Democrats control a majority of seats in the House and Senate, but Republicans hold enough seats to block Beebe’s budget proposal, which would require at least 67 votes in the 100-member House to introduce during a fiscal session.

Burris noted that because general revenue accounts for only a portion of agencies’ budgets, the proposed cuts in most cases would equal less than 1 percent of the agencies’ total operating budgets.

He said some Republican legislators favor cutting much more than $21 million, but he chose to propose more modest trims.

“This is so watered down to the point of almost just trying to bring people to the table where everybody can kind of bite their tongue and vote yes,” he said.

Earlier this month, Beebe announced that $550,000 had been found in the Agriculture Department’s budget to pay for the restoration of 15 jobs at the state Forestry Commission after that agency laid off 34 people because of a shortfall in its budget.

Burris said his proposal is informed by that development.

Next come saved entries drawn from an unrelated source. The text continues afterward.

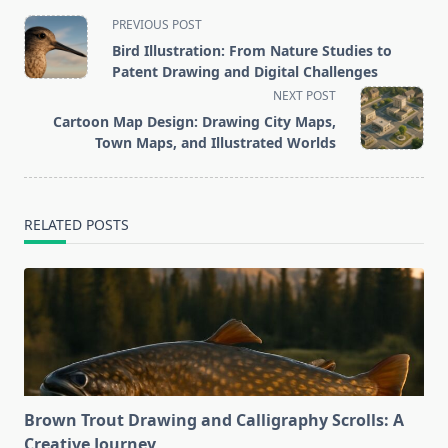
<span
PREVIOUS POST
class="nav-
Bird Illustration: From Nature Studies to
subtitle
Patent Drawing and Digital Challenges
screen-
NEXT POST
reader-
Cartoon Map Design: Drawing City Maps,
text">Page</span>
Town Maps, and Illustrated Worlds
RELATED POSTS
Brown Trout Drawing and Calligraphy Scrolls: A
Creative Journey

He said Republican lawmakers responded to Beebe’s announcement by asking, “If we found half a million dollars on forestry, what else is out there?”

House Speaker Robert S. Moore Jr., D-Arkansas City, said last week he did not think proposing an “arbitrary” 3-percent cut was prudent management.

Agencies need “a little bit of cushion built in for those periods when things don’t go according to forecast,” Moore said.